Job item
Write out each entry again. Keep every word exactly as it is.

Exercise materials
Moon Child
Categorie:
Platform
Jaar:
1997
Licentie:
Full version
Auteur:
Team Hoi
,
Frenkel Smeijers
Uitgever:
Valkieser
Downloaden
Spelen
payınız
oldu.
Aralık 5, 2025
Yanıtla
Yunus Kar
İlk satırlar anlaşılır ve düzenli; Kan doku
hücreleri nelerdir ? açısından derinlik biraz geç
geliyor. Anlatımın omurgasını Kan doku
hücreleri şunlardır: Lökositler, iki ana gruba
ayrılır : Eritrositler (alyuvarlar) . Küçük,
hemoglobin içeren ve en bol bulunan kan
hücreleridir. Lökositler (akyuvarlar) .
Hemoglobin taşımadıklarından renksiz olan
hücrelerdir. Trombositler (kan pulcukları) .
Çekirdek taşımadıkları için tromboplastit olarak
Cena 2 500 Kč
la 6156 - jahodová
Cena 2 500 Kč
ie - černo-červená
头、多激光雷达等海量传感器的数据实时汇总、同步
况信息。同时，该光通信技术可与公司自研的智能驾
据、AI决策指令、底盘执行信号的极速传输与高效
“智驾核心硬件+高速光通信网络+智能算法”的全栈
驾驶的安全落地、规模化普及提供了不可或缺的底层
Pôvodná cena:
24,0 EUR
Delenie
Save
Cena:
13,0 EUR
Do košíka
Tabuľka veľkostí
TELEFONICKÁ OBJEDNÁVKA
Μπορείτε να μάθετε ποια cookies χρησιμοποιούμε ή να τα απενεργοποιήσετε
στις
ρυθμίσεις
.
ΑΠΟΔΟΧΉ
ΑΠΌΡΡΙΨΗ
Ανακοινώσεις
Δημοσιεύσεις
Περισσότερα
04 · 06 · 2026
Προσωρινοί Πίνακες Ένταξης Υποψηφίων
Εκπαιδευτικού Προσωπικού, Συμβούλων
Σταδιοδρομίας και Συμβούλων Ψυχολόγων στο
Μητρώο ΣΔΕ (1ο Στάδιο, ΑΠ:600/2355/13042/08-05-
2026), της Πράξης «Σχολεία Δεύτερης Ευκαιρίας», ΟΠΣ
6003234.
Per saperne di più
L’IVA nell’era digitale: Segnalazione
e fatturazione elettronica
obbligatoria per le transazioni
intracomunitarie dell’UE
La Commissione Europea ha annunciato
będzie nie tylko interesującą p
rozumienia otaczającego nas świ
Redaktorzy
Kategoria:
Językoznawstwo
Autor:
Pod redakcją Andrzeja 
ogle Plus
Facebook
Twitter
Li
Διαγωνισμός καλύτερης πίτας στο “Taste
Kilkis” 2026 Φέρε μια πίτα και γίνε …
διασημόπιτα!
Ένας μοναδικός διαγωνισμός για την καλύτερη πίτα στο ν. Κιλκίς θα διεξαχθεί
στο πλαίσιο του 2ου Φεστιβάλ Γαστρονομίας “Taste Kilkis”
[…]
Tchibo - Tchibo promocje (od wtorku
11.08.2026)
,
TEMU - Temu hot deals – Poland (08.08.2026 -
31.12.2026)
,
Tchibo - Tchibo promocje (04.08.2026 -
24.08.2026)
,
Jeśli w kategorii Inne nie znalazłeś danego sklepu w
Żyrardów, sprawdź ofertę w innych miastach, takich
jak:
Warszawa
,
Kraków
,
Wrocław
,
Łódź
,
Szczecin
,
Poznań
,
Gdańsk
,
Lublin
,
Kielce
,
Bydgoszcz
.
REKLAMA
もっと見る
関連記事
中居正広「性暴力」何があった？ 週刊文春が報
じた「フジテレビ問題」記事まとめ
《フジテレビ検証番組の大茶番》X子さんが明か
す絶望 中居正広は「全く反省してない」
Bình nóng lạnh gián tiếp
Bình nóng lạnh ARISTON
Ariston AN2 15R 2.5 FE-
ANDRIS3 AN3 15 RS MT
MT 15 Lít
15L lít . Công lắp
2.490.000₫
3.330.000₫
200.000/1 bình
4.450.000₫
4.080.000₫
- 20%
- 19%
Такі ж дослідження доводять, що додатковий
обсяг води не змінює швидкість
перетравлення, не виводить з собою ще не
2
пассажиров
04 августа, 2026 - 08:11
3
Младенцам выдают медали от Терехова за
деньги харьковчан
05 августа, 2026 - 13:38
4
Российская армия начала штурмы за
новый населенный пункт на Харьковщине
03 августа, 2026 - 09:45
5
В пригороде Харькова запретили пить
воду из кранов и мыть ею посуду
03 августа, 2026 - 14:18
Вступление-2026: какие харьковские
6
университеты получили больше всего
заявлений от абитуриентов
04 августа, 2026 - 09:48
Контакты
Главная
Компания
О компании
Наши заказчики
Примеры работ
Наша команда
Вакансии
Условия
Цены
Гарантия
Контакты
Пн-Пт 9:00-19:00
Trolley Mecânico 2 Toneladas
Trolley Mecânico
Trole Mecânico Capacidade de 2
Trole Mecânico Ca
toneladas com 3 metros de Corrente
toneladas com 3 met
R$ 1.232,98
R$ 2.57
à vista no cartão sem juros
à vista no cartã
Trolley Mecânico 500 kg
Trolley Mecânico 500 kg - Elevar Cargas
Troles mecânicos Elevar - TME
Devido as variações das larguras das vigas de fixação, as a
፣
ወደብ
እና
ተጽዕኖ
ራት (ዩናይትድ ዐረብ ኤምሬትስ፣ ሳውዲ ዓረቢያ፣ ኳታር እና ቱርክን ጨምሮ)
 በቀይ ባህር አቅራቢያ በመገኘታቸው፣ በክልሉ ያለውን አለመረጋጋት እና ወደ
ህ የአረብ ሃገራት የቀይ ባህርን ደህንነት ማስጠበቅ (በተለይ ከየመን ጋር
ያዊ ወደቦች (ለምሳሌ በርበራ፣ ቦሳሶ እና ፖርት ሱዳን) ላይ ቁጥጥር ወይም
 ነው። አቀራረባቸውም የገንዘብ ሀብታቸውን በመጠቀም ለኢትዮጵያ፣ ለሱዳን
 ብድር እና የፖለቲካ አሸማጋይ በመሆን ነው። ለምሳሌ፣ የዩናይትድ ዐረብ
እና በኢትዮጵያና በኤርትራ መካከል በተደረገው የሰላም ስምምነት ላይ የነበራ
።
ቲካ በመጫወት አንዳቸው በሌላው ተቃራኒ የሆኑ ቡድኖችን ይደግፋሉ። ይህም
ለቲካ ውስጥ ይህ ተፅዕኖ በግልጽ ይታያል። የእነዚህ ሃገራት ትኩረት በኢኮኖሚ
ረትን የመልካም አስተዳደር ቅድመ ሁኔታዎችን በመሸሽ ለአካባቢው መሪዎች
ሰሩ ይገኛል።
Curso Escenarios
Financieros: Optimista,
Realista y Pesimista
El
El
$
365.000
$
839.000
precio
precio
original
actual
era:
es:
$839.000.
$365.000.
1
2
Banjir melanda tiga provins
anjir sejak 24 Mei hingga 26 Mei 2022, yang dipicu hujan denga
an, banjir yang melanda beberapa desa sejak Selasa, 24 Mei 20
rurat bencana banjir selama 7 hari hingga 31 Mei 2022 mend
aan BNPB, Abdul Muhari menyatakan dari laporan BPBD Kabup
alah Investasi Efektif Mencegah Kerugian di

Exercise solution
Moon Child
Categorie:
Platform
Jaar:
1997
Licentie:
Full version
Auteur:
Team Hoi
,
Frenkel Smeijers
Uitgever:
Valkieser
Downloaden
Spelen
payınız
oldu.
Aralık 5, 2025
Yanıtla
Yunus Kar
İlk satırlar anlaşılır ve düzenli; Kan doku
hücreleri nelerdir ? açısından derinlik biraz geç
geliyor. Anlatımın omurgasını Kan doku
hücreleri şunlardır: Lökositler, iki ana gruba
ayrılır : Eritrositler (alyuvarlar) . Küçük,
hemoglobin içeren ve en bol bulunan kan
hücreleridir. Lökositler (akyuvarlar) .
Hemoglobin taşımadıklarından renksiz olan
hücrelerdir. Trombositler (kan pulcukları) .
Çekirdek taşımadıkları için tromboplastit olarak
Cena 2 500 Kč
la 6156 - jahodová
Cena 2 500 Kč
ie - černo-červená
头、多激光雷达等海量传感器的数据实时汇总、同步
况信息。同时，该光通信技术可与公司自研的智能驾
据、AI决策指令、底盘执行信号的极速传输与高效
“智驾核心硬件+高速光通信网络+智能算法”的全栈
驾驶的安全落地、规模化普及提供了不可或缺的底层
Pôvodná cena:
24,0 EUR
Delenie
Save
Cena:
13,0 EUR
Do košíka
Tabuľka veľkostí
TELEFONICKÁ OBJEDNÁVKA
Μπορείτε να μάθετε ποια cookies χρησιμοποιούμε ή να τα απενεργοποιήσετε
στις
ρυθμίσεις
.
ΑΠΟΔΟΧΉ
ΑΠΌΡΡΙΨΗ
Ανακοινώσεις
Δημοσιεύσεις
Περισσότερα
04 · 06 · 2026
Προσωρινοί Πίνακες Ένταξης Υποψηφίων
Εκπαιδευτικού Προσωπικού, Συμβούλων
Σταδιοδρομίας και Συμβούλων Ψυχολόγων στο
Μητρώο ΣΔΕ (1ο Στάδιο, ΑΠ:600/2355/13042/08-05-
2026), της Πράξης «Σχολεία Δεύτερης Ευκαιρίας», ΟΠΣ
6003234.
Per saperne di più
L’IVA nell’era digitale: Segnalazione
e fatturazione elettronica
obbligatoria per le transazioni
intracomunitarie dell’UE
La Commissione Europea ha annunciato
będzie nie tylko interesującą p
rozumienia otaczającego nas świ
Redaktorzy
Kategoria:
Językoznawstwo
Autor:
Pod redakcją Andrzeja 
ogle Plus
Facebook
Twitter
Li
Διαγωνισμός καλύτερης πίτας στο “Taste
Kilkis” 2026 Φέρε μια πίτα και γίνε …
διασημόπιτα!
Ένας μοναδικός διαγωνισμός για την καλύτερη πίτα στο ν. Κιλκίς θα διεξαχθεί
στο πλαίσιο του 2ου Φεστιβάλ Γαστρονομίας “Taste Kilkis”
[…]
Tchibo - Tchibo promocje (od wtorku
11.08.2026)
,
TEMU - Temu hot deals – Poland (08.08.2026 -
31.12.2026)
,
Tchibo - Tchibo promocje (04.08.2026 -
24.08.2026)
,
Jeśli w kategorii Inne nie znalazłeś danego sklepu w
Żyrardów, sprawdź ofertę w innych miastach, takich
jak:
Warszawa
,
Kraków
,
Wrocław
,
Łódź
,
Szczecin
,
Poznań
,
Gdańsk
,
Lublin
,
Kielce
,
Bydgoszcz
.
REKLAMA
もっと見る
関連記事
中居正広「性暴力」何があった？ 週刊文春が報
じた「フジテレビ問題」記事まとめ
《フジテレビ検証番組の大茶番》X子さんが明か
す絶望 中居正広は「全く反省してない」
Bình nóng lạnh gián tiếp
Bình nóng lạnh ARISTON
Ariston AN2 15R 2.5 FE-
ANDRIS3 AN3 15 RS MT
MT 15 Lít
15L lít . Công lắp
2.490.000₫
3.330.000₫
200.000/1 bình
4.450.000₫
4.080.000₫
- 20%
- 19%
Такі ж дослідження доводять, що додатковий
обсяг води не змінює швидкість
перетравлення, не виводить з собою ще не
2
пассажиров
04 августа, 2026 - 08:11
3
Младенцам выдают медали от Терехова за
деньги харьковчан
05 августа, 2026 - 13:38
4
Российская армия начала штурмы за
новый населенный пункт на Харьковщине
03 августа, 2026 - 09:45
5
В пригороде Харькова запретили пить
воду из кранов и мыть ею посуду
03 августа, 2026 - 14:18
Вступление-2026: какие харьковские
6
университеты получили больше всего
заявлений от абитуриентов
04 августа, 2026 - 09:48
Контакты
Главная
Компания
О компании
Наши заказчики
Примеры работ
Наша команда
Вакансии
Условия
Цены
Гарантия
Контакты
Пн-Пт 9:00-19:00
Trolley Mecânico 2 Toneladas
Trolley Mecânico
Trole Mecânico Capacidade de 2
Trole Mecânico Ca
toneladas com 3 metros de Corrente
toneladas com 3 met
R$ 1.232,98
R$ 2.57
à vista no cartão sem juros
à vista no cartã
Trolley Mecânico 500 kg
Trolley Mecânico 500 kg - Elevar Cargas
Troles mecânicos Elevar - TME
Devido as variações das larguras das vigas de fixação, as a
፣
ወደብ
እና
ተጽዕኖ
ራት (ዩናይትድ ዐረብ ኤምሬትስ፣ ሳውዲ ዓረቢያ፣ ኳታር እና ቱርክን ጨምሮ)
 በቀይ ባህር አቅራቢያ በመገኘታቸው፣ በክልሉ ያለውን አለመረጋጋት እና ወደ
ህ የአረብ ሃገራት የቀይ ባህርን ደህንነት ማስጠበቅ (በተለይ ከየመን ጋር
ያዊ ወደቦች (ለምሳሌ በርበራ፣ ቦሳሶ እና ፖርት ሱዳን) ላይ ቁጥጥር ወይም
 ነው። አቀራረባቸውም የገንዘብ ሀብታቸውን በመጠቀም ለኢትዮጵያ፣ ለሱዳን
 ብድር እና የፖለቲካ አሸማጋይ በመሆን ነው። ለምሳሌ፣ የዩናይትድ ዐረብ
እና በኢትዮጵያና በኤርትራ መካከል በተደረገው የሰላም ስምምነት ላይ የነበራ
።
ቲካ በመጫወት አንዳቸው በሌላው ተቃራኒ የሆኑ ቡድኖችን ይደግፋሉ። ይህም
ለቲካ ውስጥ ይህ ተፅዕኖ በግልጽ ይታያል። የእነዚህ ሃገራት ትኩረት በኢኮኖሚ
ረትን የመልካም አስተዳደር ቅድመ ሁኔታዎችን በመሸሽ ለአካባቢው መሪዎች
ሰሩ ይገኛል።
Curso Escenarios
Financieros: Optimista,
Realista y Pesimista
El
El
$
365.000
$
839.000
precio
precio
original
actual
era:
es:
$839.000.
$365.000.
1
2
Banjir melanda tiga provins
anjir sejak 24 Mei hingga 26 Mei 2022, yang dipicu hujan denga
an, banjir yang melanda beberapa desa sejak Selasa, 24 Mei 20
rurat bencana banjir selama 7 hari hingga 31 Mei 2022 mend
aan BNPB, Abdul Muhari menyatakan dari laporan BPBD Kabup
alah Investasi Efektif Mencegah Kerugian di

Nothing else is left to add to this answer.